In order for such an organization to be precise, and to have such complete access to all aspects of media (TV programming, newspapers, online sites) in order to disseminate its agenda, there has to be major funding.  A simple Wiki search - the MI does not reveal its funding on its site - shows that major funding comes from the usual suspects: the Koch Family Foundations, Bristol-Myers Squibb, ExxonMobil, Chase Manhattan Bank, and Merrill Lynch.  Paul Labarique, in his article "The Manhattan Institute, Neoconservatives' Lab," claims that the Institute has set forth to, "eliminate the counterculture of the 60’s and feminism, but above all, to destroy social services and get African-Americans and poor people out of the big cities."  Which brings us back to that kooky lady, Kay Hymowitz, who is clearly just following orders.  Do more women need to get married and not raise kids on their own?  Hell yeah!  Who should they marry?  Men, of course!  Does this count for women who are in the elite classes?  No, of course not!  It's interesting how all of her research fits so perfectly into the agenda of the MI.  I suspect that even if it didn't, the oh-so-credible-scholar would find a way to make it fit the MI agenda.

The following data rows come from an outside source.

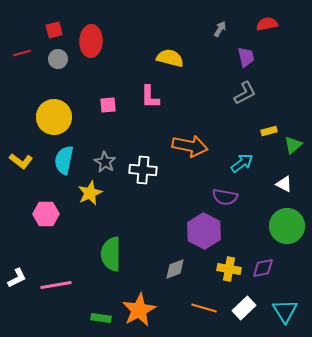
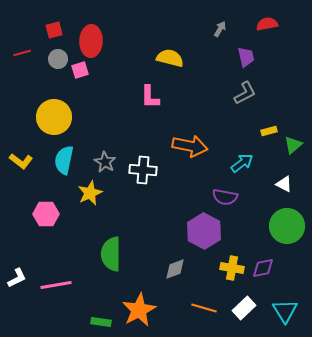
pink square: moved 28 px left, 35 px up; rotated 12 degrees counterclockwise
yellow cross: moved 3 px right, 1 px up
green rectangle: moved 4 px down
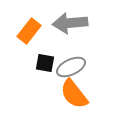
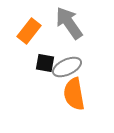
gray arrow: moved 1 px left; rotated 60 degrees clockwise
gray ellipse: moved 4 px left
orange semicircle: rotated 28 degrees clockwise
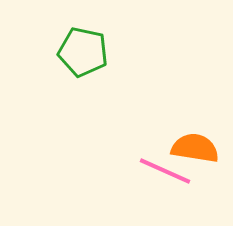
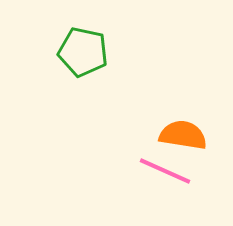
orange semicircle: moved 12 px left, 13 px up
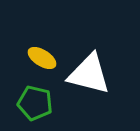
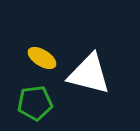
green pentagon: rotated 20 degrees counterclockwise
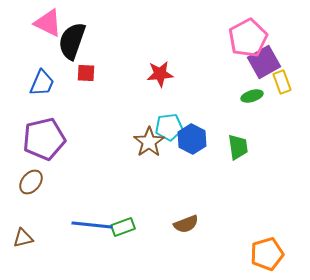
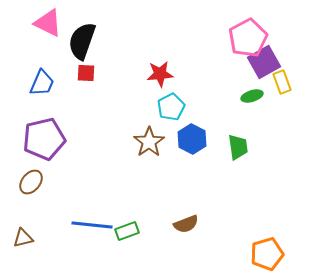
black semicircle: moved 10 px right
cyan pentagon: moved 2 px right, 20 px up; rotated 20 degrees counterclockwise
green rectangle: moved 4 px right, 4 px down
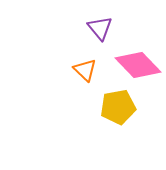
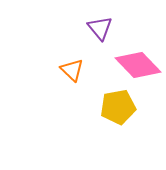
orange triangle: moved 13 px left
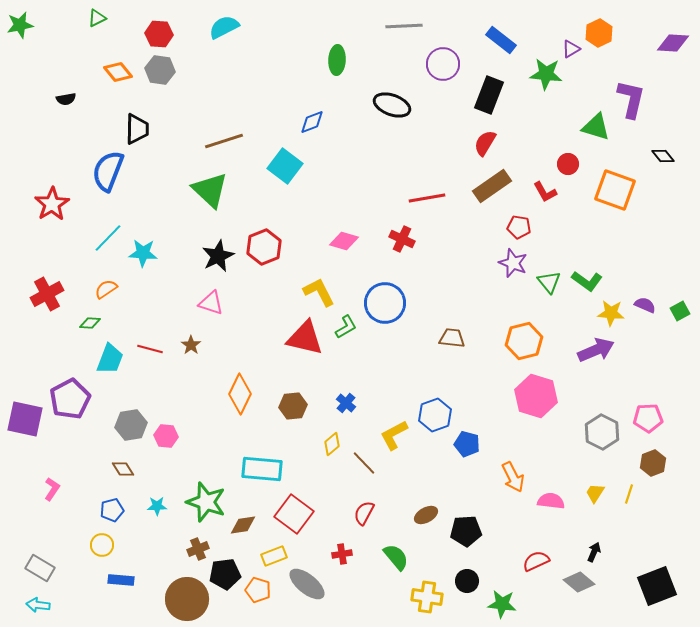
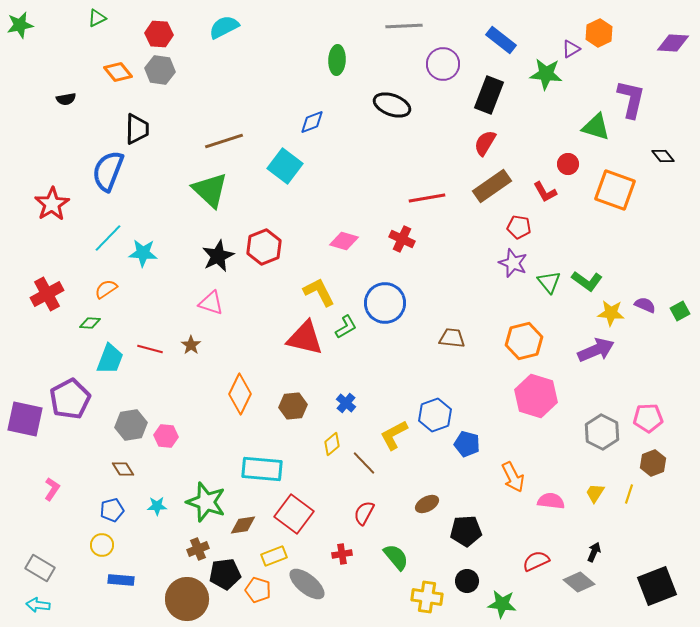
brown ellipse at (426, 515): moved 1 px right, 11 px up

The Labarique article also brings us back to why I started this blog entry: the freak.  Where are my freaks at?  They have been kicked to the curb, that's where.  I know that this fact has been written about by so many people before me, but it is a scary thing to see exactly how it was done.  Everything changed because articles were written in order to discredit artists and poor people.  Just words on paper or words in cyberspace.  People were kicked out because the elite promoted specific ideas in the media, ideas that even the poor who were being kicked out believed in.  Counterculture ideas, words, people were eliminated, but in order to still feel as though not much had changed, the surface of what they left behind was kept and incorporated into mainstream culture.  The surface parts were mashed up into elite culture - you can find a whole host of online fashion and culture sites that will tell you exactly how much counterculture you are allowed to display.  Refinery, anyone?  What if I don't want to be refined?  What if I want the RAW and BROWN sugar, dig?

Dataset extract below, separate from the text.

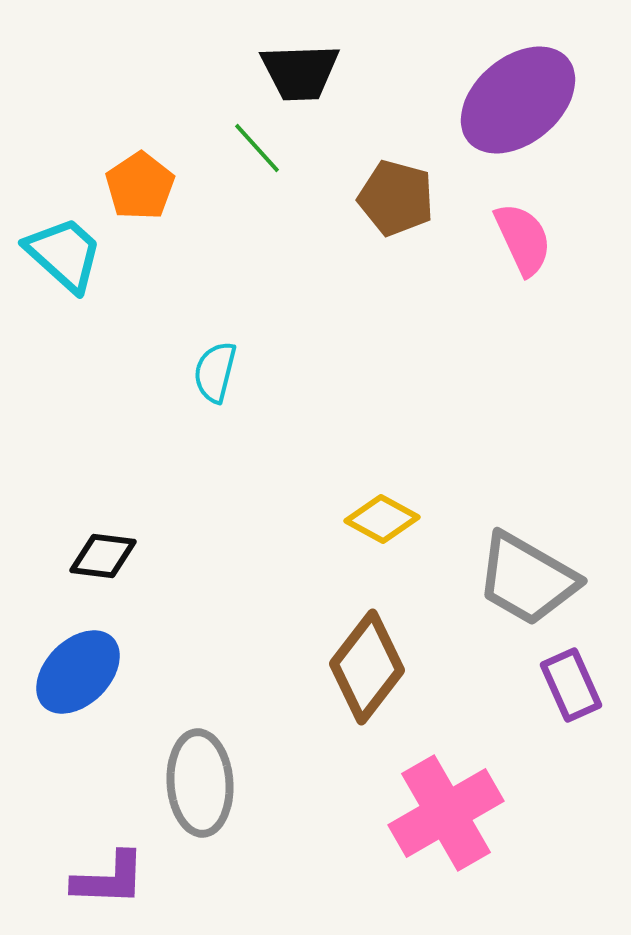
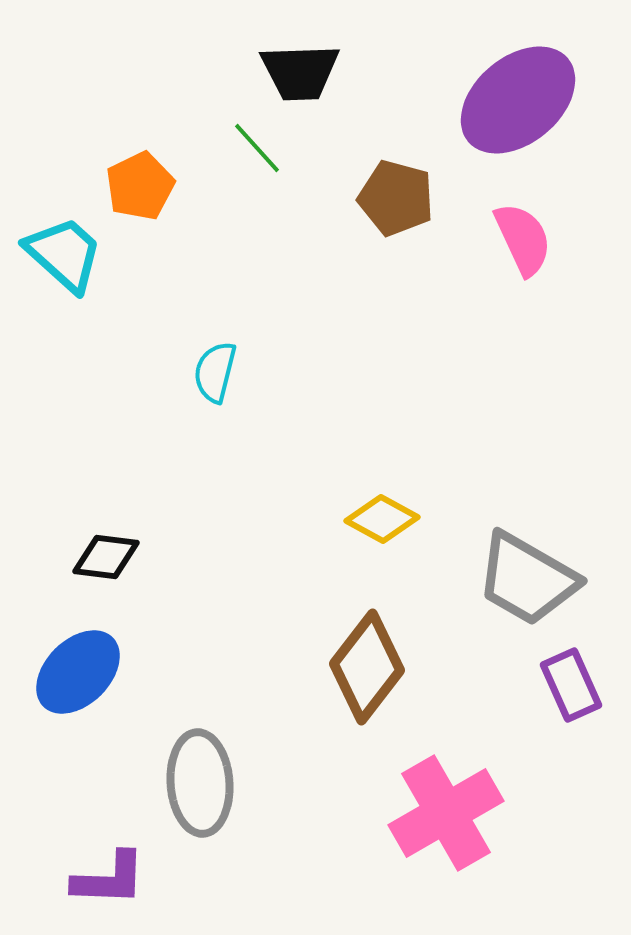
orange pentagon: rotated 8 degrees clockwise
black diamond: moved 3 px right, 1 px down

What is most frightening, however, is not that this happened in one of the cultural centers of our own country - a center that defines what we read about through its publishing industry, or what we see through its television network centers, or what we hear through its music industry, or what we look like through its fashion and textile industry, and ultimately what we think about through all those industries - yeah, that's hyper-sickening-scary, but what is even scarier is found in the opening line of Labarique's article.  Antony Fisher, the founder of of the Manhattan Institute, founded 89 more institutes, just like the Manhattan Institute, AROUND THE WORLD.  What is Paris like now?  What is Istanbul like?  Or Madrid?  Or maybe even scarier than that is that Fisher isn't even from the United States - he is a "British multimillionaire."  Did we ever become independent from Britain??  Or maybe even scarier is that the predecessor of the term "post-racial" was first published in an article in 1978 (!) by one of the MI scholars, George Gilder.  Ideas, words that we use today, have been formulated by these think tanks that we are unaware even exist.  The next time that you feel like you've done it all on your own, that you have a mind of your own, that you are certain that you came to where you are at because of decisions you made, maybe you should wonder what might have influenced you, what small seed may have been planted in your brain, in your spirit, when you were asleep.

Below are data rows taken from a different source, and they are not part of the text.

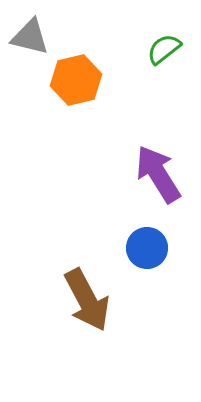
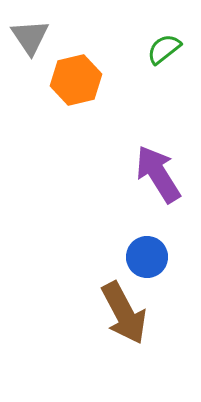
gray triangle: rotated 42 degrees clockwise
blue circle: moved 9 px down
brown arrow: moved 37 px right, 13 px down
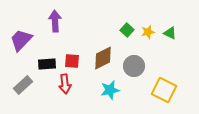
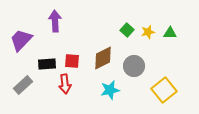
green triangle: rotated 24 degrees counterclockwise
yellow square: rotated 25 degrees clockwise
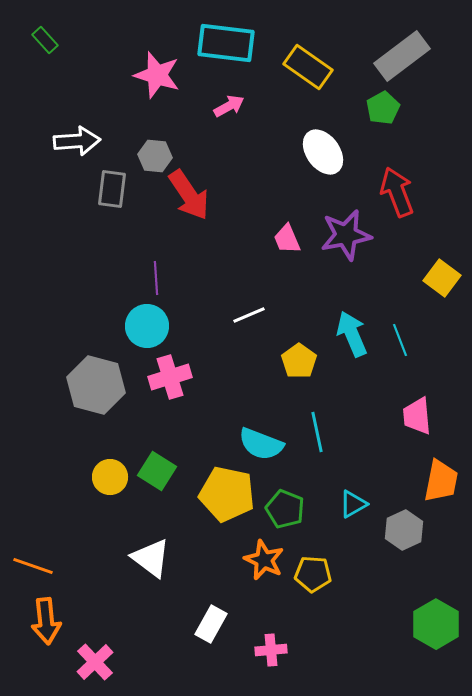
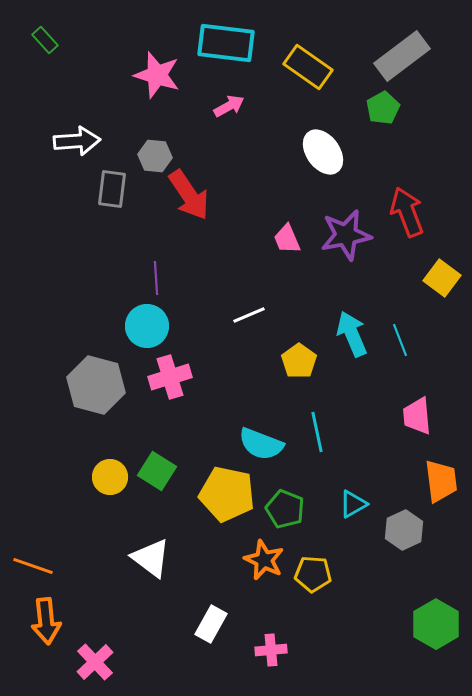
red arrow at (397, 192): moved 10 px right, 20 px down
orange trapezoid at (441, 481): rotated 18 degrees counterclockwise
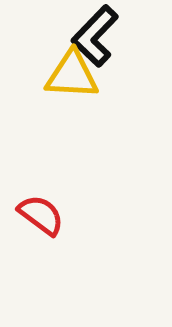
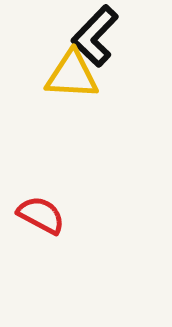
red semicircle: rotated 9 degrees counterclockwise
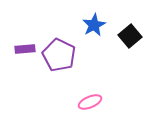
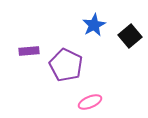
purple rectangle: moved 4 px right, 2 px down
purple pentagon: moved 7 px right, 10 px down
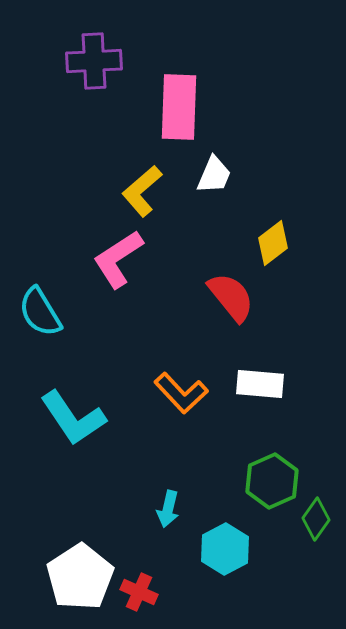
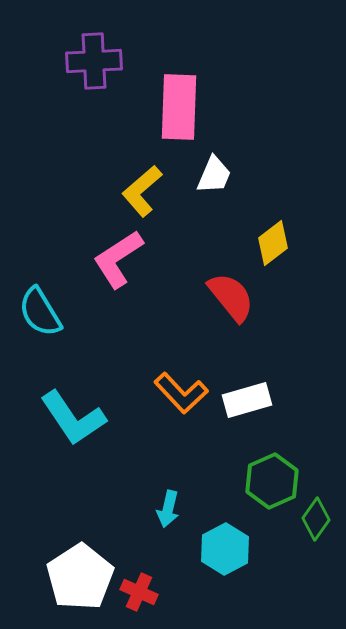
white rectangle: moved 13 px left, 16 px down; rotated 21 degrees counterclockwise
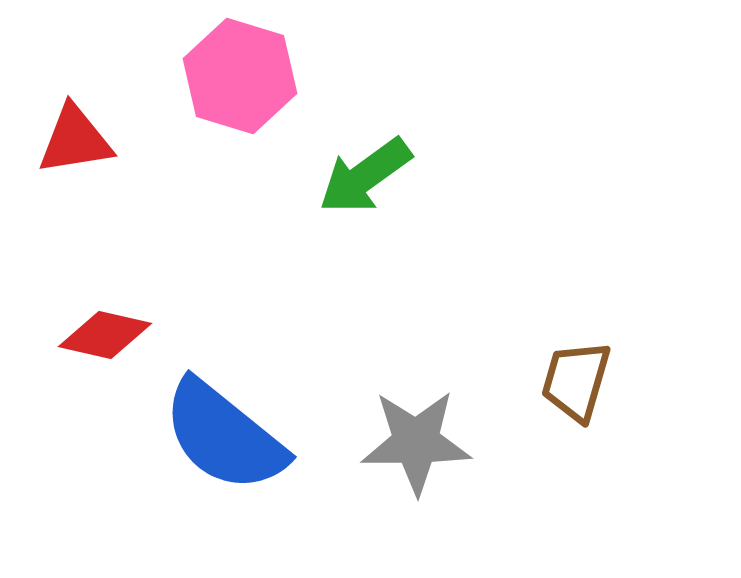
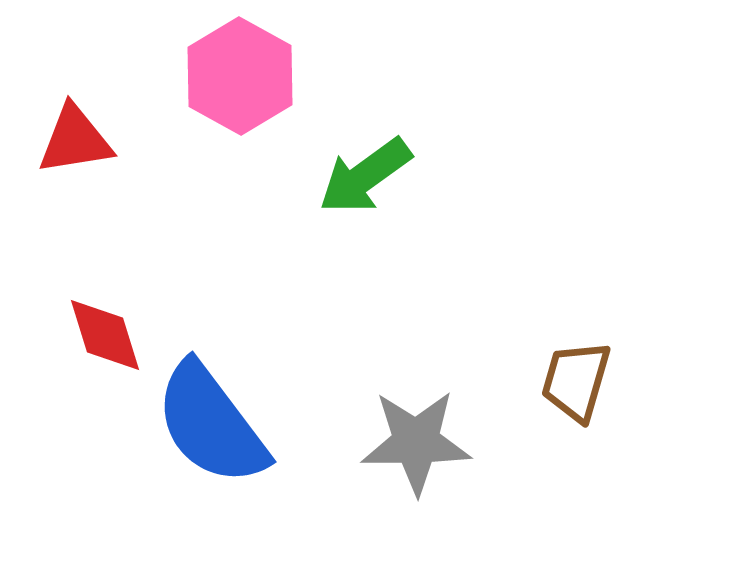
pink hexagon: rotated 12 degrees clockwise
red diamond: rotated 60 degrees clockwise
blue semicircle: moved 13 px left, 12 px up; rotated 14 degrees clockwise
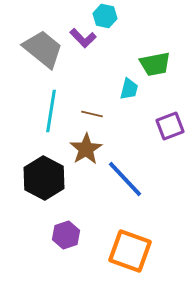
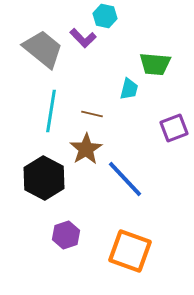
green trapezoid: rotated 16 degrees clockwise
purple square: moved 4 px right, 2 px down
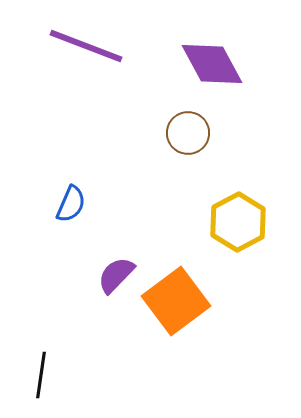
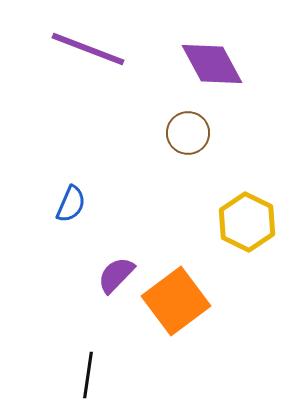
purple line: moved 2 px right, 3 px down
yellow hexagon: moved 9 px right; rotated 6 degrees counterclockwise
black line: moved 47 px right
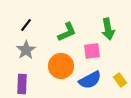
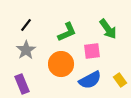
green arrow: rotated 25 degrees counterclockwise
orange circle: moved 2 px up
purple rectangle: rotated 24 degrees counterclockwise
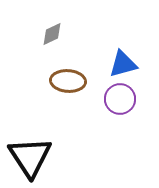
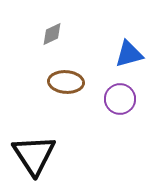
blue triangle: moved 6 px right, 10 px up
brown ellipse: moved 2 px left, 1 px down
black triangle: moved 4 px right, 2 px up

Maybe I have been asleep.  Maybe I finally just woke up and noticed that there are no freaks around me.  Maybe I am totally alone.  Maybe it is better to wear sensible clothing.  Maybe I will have less and easier work as an educator if CUNY stops accepting the wide range of students that it has welcomed in the past.  Maybe Cooper Union will have a better product if students start paying tuition.  Maybe it's true that there is no need for counterculture anymore.  Maybe the wars we are in are just.  Maybe there is no racism anymore.  Maybe there is no sexism anymore.

Or, maybe, sneaky suppression is just as bad as overt repression.  Maybe I'm damn lucky to be living in the Bronx because the word "sensible" has no place in the Bronx and my surroundings keep me honest.  Maybe there IS racism and sexism that continues to win screenwriting awards.  Maybe we still occupy too many countries where we don't speak the language of the people we are supposedly trying to save.  Maybe we are cutting the funding of too many humanities in schools, creating a class of people who have no empathy and have no idea how the arts grows dendrites and dreams that imagine solutions for the future.  Maybe, just maybe, if I continue being a freak and continue sharing my own ideas, maybe the sensible wall of sensible ideas will start to crack, causing other sleeping freaks to notice and kick a brick.